= Work request =
Say how many lines in the following data hold the word "Tampilan". Write nothing but that number.
^^^^
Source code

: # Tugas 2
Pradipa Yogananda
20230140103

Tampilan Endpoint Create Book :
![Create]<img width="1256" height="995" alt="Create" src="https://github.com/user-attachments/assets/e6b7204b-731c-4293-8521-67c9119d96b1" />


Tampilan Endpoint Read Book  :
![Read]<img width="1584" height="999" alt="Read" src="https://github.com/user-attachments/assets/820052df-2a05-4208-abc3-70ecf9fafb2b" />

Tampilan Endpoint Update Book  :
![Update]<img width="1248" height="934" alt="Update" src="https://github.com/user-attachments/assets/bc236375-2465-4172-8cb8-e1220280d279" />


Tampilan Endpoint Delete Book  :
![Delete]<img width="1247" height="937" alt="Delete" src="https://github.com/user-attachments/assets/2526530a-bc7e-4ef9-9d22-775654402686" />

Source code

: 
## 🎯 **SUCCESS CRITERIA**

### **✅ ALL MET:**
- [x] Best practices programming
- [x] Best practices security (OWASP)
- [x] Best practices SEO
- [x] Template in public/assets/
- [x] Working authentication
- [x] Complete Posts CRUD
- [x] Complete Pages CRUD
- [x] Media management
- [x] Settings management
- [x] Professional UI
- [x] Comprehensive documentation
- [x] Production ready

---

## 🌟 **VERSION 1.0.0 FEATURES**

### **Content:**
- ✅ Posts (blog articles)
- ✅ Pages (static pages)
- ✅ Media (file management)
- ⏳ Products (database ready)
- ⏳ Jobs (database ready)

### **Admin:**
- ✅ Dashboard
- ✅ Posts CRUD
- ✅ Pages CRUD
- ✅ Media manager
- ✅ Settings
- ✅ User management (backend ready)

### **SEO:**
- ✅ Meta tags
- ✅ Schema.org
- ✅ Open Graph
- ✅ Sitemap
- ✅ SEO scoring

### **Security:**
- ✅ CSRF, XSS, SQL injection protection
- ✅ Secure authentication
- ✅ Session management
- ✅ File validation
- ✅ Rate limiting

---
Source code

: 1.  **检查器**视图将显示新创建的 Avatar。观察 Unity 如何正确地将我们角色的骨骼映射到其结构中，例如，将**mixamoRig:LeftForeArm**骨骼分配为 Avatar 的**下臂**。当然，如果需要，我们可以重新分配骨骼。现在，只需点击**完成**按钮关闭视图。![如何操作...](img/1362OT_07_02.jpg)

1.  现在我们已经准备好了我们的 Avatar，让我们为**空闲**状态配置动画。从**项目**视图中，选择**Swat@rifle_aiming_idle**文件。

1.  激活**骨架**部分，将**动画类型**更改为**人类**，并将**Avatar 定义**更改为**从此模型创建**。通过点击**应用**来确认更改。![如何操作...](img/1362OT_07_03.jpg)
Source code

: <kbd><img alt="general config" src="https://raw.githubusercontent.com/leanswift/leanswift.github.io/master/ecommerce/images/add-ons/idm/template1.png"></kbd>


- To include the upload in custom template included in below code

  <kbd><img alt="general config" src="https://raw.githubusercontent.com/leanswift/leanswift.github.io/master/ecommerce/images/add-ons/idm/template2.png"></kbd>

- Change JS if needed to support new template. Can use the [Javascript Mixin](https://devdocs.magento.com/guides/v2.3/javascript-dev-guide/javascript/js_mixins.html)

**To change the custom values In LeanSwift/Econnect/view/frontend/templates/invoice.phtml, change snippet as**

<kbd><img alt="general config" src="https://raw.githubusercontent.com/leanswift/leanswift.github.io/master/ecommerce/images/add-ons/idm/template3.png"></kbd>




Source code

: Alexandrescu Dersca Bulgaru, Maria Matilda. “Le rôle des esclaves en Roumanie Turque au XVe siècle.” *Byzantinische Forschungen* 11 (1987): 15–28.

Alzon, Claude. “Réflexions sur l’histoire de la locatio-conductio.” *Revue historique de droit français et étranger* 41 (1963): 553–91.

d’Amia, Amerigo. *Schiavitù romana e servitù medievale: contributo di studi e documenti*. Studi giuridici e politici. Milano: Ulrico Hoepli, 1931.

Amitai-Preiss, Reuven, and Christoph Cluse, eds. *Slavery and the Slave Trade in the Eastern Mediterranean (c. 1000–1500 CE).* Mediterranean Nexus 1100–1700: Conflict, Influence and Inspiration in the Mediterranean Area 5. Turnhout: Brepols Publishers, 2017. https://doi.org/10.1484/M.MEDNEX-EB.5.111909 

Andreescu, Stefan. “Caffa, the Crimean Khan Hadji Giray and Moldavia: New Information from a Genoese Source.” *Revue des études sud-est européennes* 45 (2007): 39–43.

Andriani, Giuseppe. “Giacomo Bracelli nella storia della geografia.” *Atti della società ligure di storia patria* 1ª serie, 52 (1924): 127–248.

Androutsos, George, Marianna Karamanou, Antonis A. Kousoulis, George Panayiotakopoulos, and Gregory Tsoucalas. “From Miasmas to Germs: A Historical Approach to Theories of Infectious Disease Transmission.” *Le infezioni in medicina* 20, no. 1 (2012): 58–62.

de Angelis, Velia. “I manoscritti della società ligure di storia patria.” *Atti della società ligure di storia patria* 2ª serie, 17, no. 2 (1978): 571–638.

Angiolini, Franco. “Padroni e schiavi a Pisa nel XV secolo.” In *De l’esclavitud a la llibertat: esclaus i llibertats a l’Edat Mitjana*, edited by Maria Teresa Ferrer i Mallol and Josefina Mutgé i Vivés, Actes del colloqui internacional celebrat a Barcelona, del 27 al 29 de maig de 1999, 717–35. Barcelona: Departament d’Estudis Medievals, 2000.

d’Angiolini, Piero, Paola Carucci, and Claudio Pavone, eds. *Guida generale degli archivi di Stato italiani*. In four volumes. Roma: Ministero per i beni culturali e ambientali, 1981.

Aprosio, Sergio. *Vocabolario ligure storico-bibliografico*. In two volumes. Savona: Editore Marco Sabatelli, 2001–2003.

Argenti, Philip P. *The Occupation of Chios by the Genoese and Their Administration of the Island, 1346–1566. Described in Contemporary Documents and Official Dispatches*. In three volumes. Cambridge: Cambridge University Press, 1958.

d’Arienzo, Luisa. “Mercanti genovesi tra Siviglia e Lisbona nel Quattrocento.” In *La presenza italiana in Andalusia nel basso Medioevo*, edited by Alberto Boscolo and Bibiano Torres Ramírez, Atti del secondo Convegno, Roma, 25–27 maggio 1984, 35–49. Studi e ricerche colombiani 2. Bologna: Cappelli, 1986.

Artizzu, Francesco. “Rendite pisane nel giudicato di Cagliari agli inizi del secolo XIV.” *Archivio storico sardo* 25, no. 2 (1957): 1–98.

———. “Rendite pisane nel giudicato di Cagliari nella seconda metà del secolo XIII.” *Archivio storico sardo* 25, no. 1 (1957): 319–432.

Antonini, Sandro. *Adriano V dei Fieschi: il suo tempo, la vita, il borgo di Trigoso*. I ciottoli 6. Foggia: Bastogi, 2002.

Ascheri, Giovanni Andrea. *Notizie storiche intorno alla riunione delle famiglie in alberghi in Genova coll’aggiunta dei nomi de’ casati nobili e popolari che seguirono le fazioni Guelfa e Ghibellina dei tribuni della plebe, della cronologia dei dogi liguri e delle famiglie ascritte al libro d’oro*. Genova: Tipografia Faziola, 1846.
^^^^
= Task response =
4